Extracted data entries:
______________________________

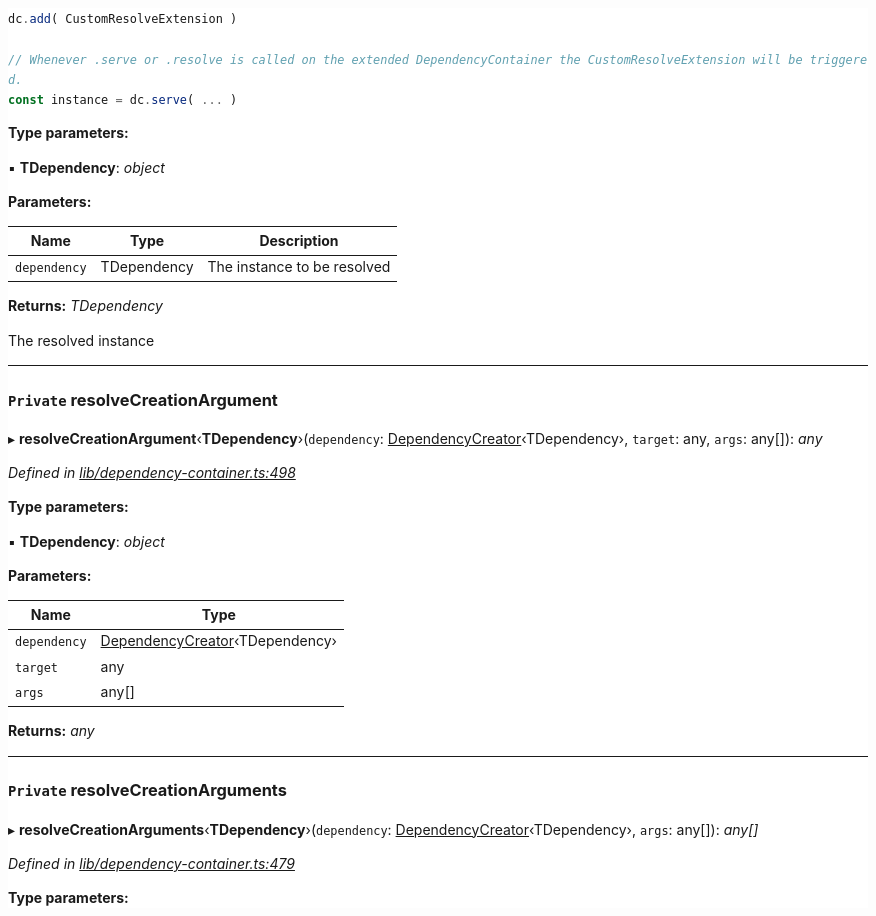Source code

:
 ```ts
dc.add( CustomResolveExtension )

// Whenever .serve or .resolve is called on the extended DependencyContainer the CustomResolveExtension will be triggered.
const instance = dc.serve( ... )
```

**Type parameters:**

▪ **TDependency**: *object*

**Parameters:**

Name | Type | Description |
------ | ------ | ------ |
`dependency` | TDependency | The instance to be resolved |

**Returns:** *TDependency*

The resolved instance

___

### `Private` resolveCreationArgument

▸ **resolveCreationArgument**‹**TDependency**›(`dependency`: [DependencyCreator](../modules/_dependency_creator_.md#dependencycreator)‹TDependency›, `target`: any, `args`: any[]): *any*

*Defined in [lib/dependency-container.ts:498](https://github.com/DavidVollmers/typescript-dependency-injection/blob/2be923b/packages/tsdi/lib/dependency-container.ts#L498)*

**Type parameters:**

▪ **TDependency**: *object*

**Parameters:**

Name | Type |
------ | ------ |
`dependency` | [DependencyCreator](../modules/_dependency_creator_.md#dependencycreator)‹TDependency› |
`target` | any |
`args` | any[] |

**Returns:** *any*

___

### `Private` resolveCreationArguments

▸ **resolveCreationArguments**‹**TDependency**›(`dependency`: [DependencyCreator](../modules/_dependency_creator_.md#dependencycreator)‹TDependency›, `args`: any[]): *any[]*

*Defined in [lib/dependency-container.ts:479](https://github.com/DavidVollmers/typescript-dependency-injection/blob/2be923b/packages/tsdi/lib/dependency-container.ts#L479)*

**Type parameters:**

______________________________

> [TASK TO COMPLETE] Please copy every line in the entries where "packages" appears.

> [OUTPUT]
*Defined in [lib/dependency-container.ts:498](https://github.com/DavidVollmers/typescript-dependency-injection/blob/2be923b/packages/tsdi/lib/dependency-container.ts#L498)*
*Defined in [lib/dependency-container.ts:479](https://github.com/DavidVollmers/typescript-dependency-injection/blob/2be923b/packages/tsdi/lib/dependency-container.ts#L479)*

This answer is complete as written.